[Dataset content]
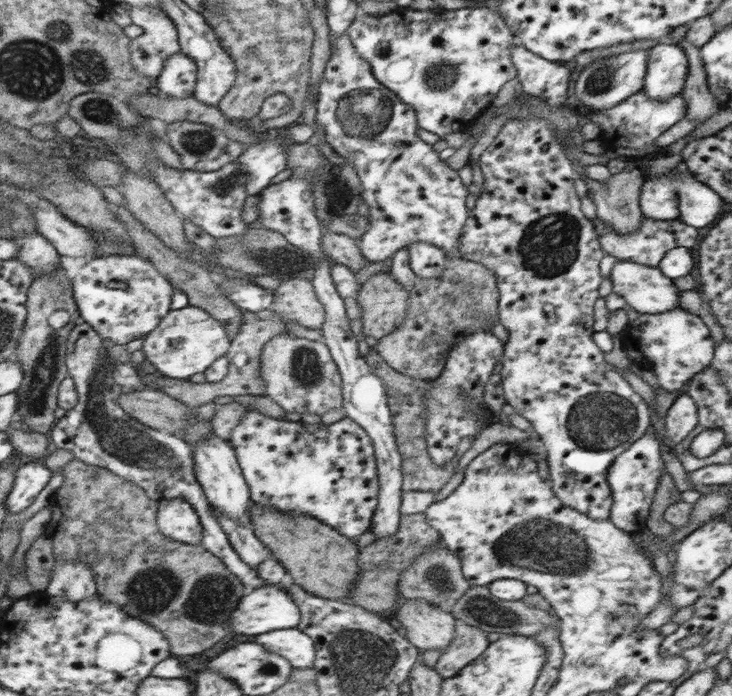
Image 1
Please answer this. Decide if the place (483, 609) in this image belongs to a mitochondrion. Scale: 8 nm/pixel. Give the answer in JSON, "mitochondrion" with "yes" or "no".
{"mitochondrion":"yes"}

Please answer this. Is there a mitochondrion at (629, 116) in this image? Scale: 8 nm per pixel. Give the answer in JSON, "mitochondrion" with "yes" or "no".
{"mitochondrion":"no"}

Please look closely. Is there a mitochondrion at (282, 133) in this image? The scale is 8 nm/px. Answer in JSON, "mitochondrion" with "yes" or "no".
{"mitochondrion":"no"}

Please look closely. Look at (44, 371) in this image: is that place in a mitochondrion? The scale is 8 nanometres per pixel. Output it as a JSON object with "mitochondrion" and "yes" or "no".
{"mitochondrion":"yes"}

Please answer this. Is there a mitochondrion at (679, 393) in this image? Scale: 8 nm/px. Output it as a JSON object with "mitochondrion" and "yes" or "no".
{"mitochondrion":"no"}

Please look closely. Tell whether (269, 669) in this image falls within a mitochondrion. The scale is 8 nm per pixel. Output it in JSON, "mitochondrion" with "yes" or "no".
{"mitochondrion":"no"}

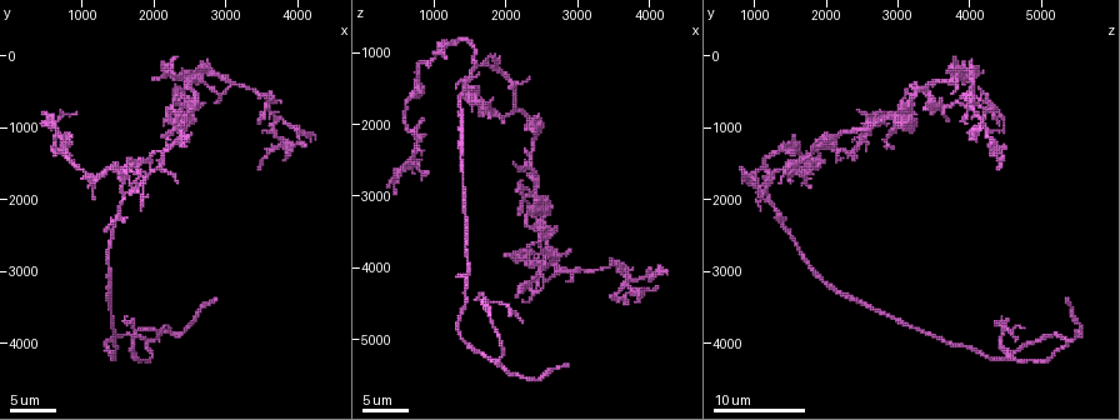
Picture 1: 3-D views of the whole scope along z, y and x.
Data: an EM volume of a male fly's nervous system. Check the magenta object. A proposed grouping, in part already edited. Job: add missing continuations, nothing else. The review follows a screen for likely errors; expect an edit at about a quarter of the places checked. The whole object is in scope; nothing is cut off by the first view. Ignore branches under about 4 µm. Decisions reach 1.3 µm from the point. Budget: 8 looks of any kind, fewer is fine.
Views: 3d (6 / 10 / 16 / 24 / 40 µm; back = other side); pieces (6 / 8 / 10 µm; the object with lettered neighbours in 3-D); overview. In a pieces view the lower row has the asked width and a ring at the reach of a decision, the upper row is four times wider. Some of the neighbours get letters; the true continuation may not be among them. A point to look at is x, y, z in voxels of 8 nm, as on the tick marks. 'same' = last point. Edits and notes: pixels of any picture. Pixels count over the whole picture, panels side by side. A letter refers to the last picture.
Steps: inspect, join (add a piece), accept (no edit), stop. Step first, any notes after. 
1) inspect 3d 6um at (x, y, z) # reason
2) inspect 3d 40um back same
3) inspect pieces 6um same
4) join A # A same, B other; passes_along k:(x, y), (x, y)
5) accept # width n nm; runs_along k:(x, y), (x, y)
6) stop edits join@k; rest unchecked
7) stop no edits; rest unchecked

inspect pieces 6um at (4100, 1250, 4250) # free end

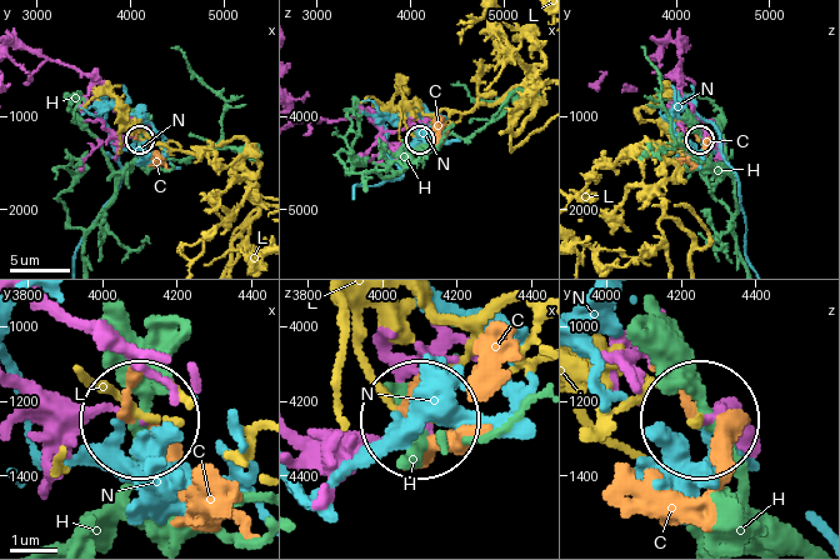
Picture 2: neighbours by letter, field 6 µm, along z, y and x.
accept # C other, H other, L other, N other; runs_along 2:(23, 46), (88, 75), (106, 129), (138, 140); none of them fits

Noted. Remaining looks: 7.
inspect pieces 8um at (2000, 300, 3800) # free end

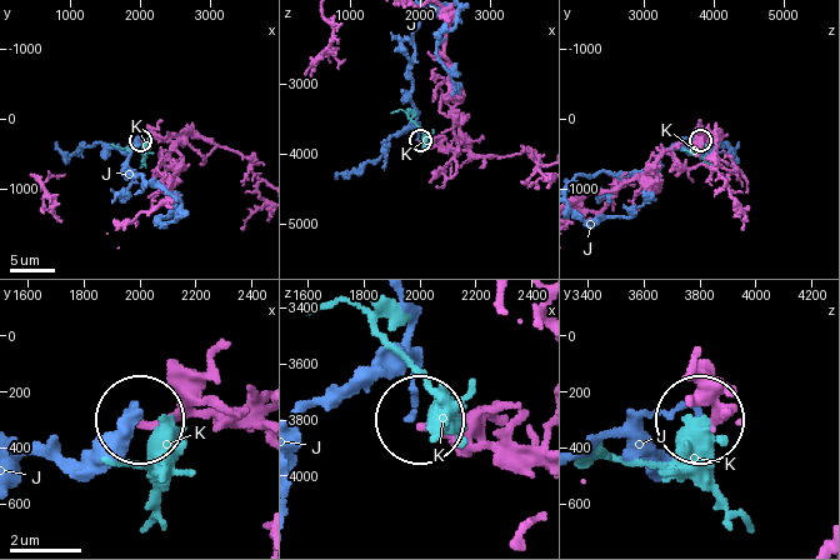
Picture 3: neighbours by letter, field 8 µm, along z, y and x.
accept # width 220 nm; J other, K other; none of them fits

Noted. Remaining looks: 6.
inspect pieces 8um at (2150, 1250, 2900) # free end

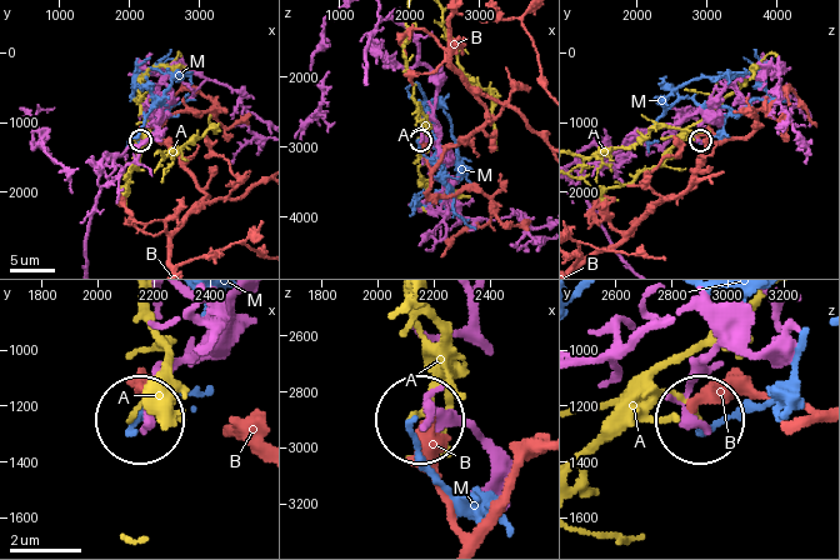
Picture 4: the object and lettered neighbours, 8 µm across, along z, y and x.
accept # A other, B other, M other; runs_along 4:(711, 334), (688, 396), (700, 420); no lettered piece goes on from it

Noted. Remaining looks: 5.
inspect 3d 10um at (2850, 3350, 5400) # branch stops here

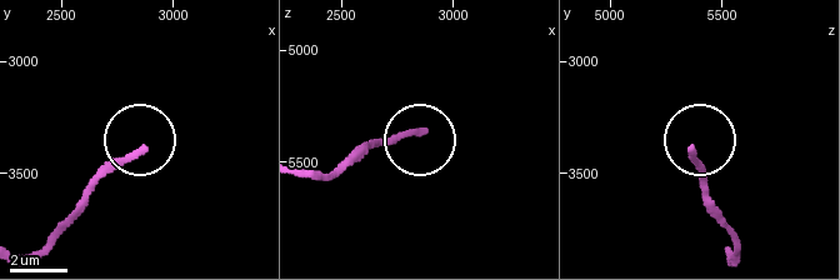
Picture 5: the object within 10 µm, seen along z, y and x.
inspect pieces 6um at (2850, 3400, 5370) # what lies round it

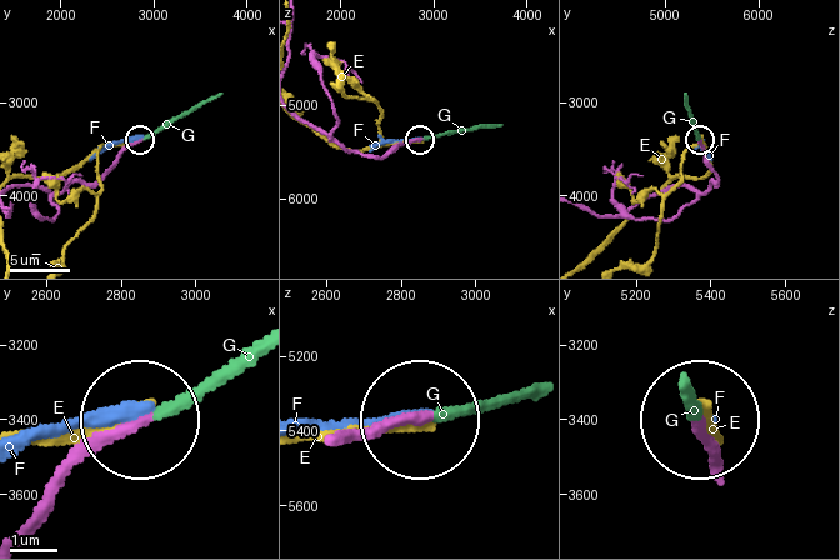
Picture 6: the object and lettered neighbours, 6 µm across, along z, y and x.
join G # width 220 nm; E other, F other, G same; passes_along 6:(718, 463), (686, 395); the neuron continues

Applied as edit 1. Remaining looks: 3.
stop edits join@6; rest unchecked

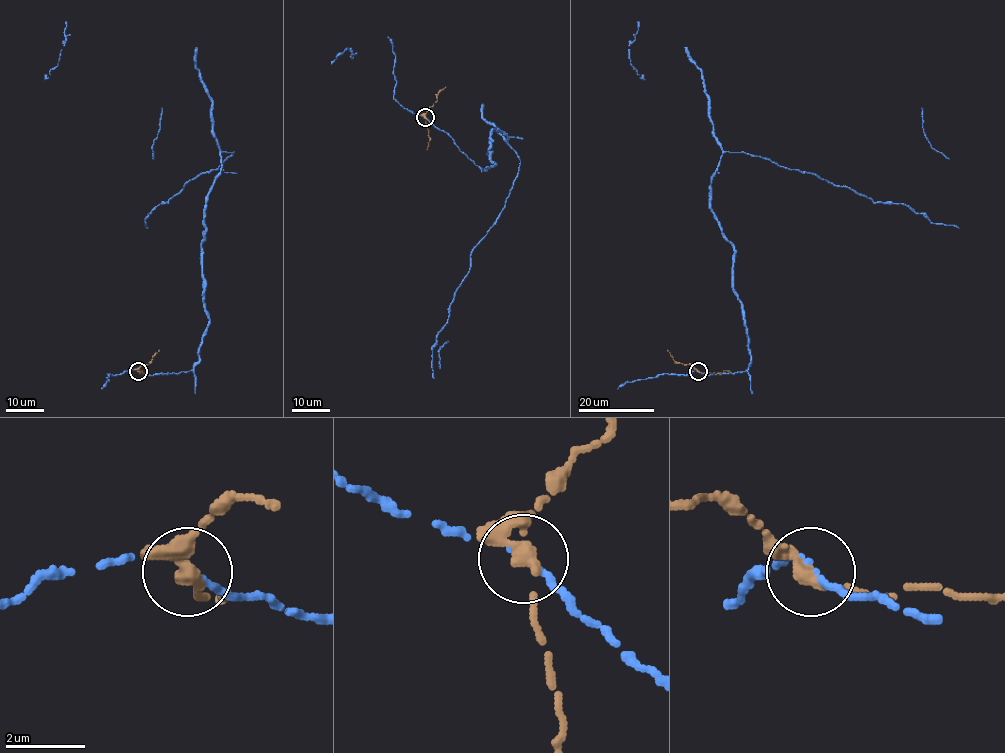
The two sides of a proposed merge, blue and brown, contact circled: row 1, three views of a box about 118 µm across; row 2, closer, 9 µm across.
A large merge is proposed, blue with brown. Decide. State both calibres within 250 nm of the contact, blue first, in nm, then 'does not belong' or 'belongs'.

[Problem to work on] Where does the string "reach" occur in the listing above? Return every line that contains it.

[Output]
Data: an EM volume of a male fly's nervous system. Check the magenta object. A proposed grouping, in part already edited. Job: add missing continuations, nothing else. The review follows a screen for likely errors; expect an edit at about a quarter of the places checked. The whole object is in scope; nothing is cut off by the first view. Ignore branches under about 4 µm. Decisions reach 1.3 µm from the point. Budget: 8 looks of any kind, fewer is fine.
Views: 3d (6 / 10 / 16 / 24 / 40 µm; back = other side); pieces (6 / 8 / 10 µm; the object with lettered neighbours in 3-D); overview. In a pieces view the lower row has the asked width and a ring at the reach of a decision, the upper row is four times wider. Some of the neighbours get letters; the true continuation may not be among them. A point to look at is x, y, z in voxels of 8 nm, as on the tick marks. 'same' = last point. Edits and notes: pixels of any picture. Pixels count over the whole picture, panels side by side. A letter refers to the last picture.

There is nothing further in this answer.